┌──
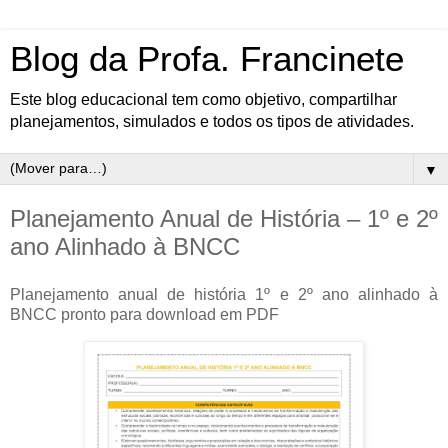
Blog da Profa. Francinete
Este blog educacional tem como objetivo, compartilhar
planejamentos, simulados e todos os tipos de atividades.
▼
Planejamento Anual de História – 1º e 2º
ano Alinhado à BNCC
Planejamento anual de história 1º e 2º ano alinhado à
BNCC pronto para download em PDF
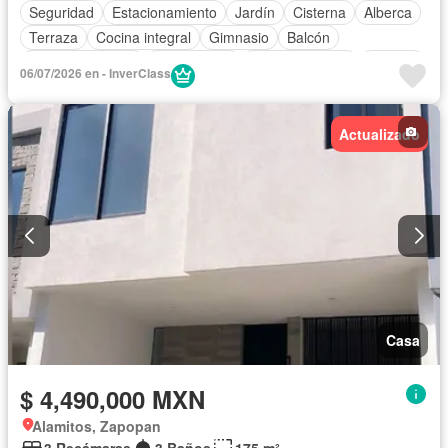
Seguridad
Estacionamiento
Jardín
Cisterna
Alberca
Terraza
Cocina integral
Gimnasio
Balcón
Cocina equipada
Zona infantil
Sala polivalente
Internet
06/07/2026 en - InverClass
Bodega
Electricidad
Agua
Cuarto de Limpieza
Recámara con closet
Caseta de vigilancia
Actualizado
Casa
$ 4,490,000 MXN
Alamitos, Zapopan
└──
ACTIVITY: All entries should be restated word for word; no images belong in the copy.

RESPONSE TO THIS EXERCISE:
Blog da Profa. Francinete
Este blog educacional tem como objetivo, compartilhar
planejamentos, simulados e todos os tipos de atividades.
▼
Planejamento Anual de História – 1º e 2º
ano Alinhado à BNCC
Planejamento anual de história 1º e 2º ano alinhado à
BNCC pronto para download em PDF
Seguridad
Estacionamiento
Jardín
Cisterna
Alberca
Terraza
Cocina integral
Gimnasio
Balcón
Cocina equipada
Zona infantil
Sala polivalente
Internet
06/07/2026 en - InverClass
Bodega
Electricidad
Agua
Cuarto de Limpieza
Recámara con closet
Caseta de vigilancia
Actualizado
Casa
$ 4,490,000 MXN
Alamitos, Zapopan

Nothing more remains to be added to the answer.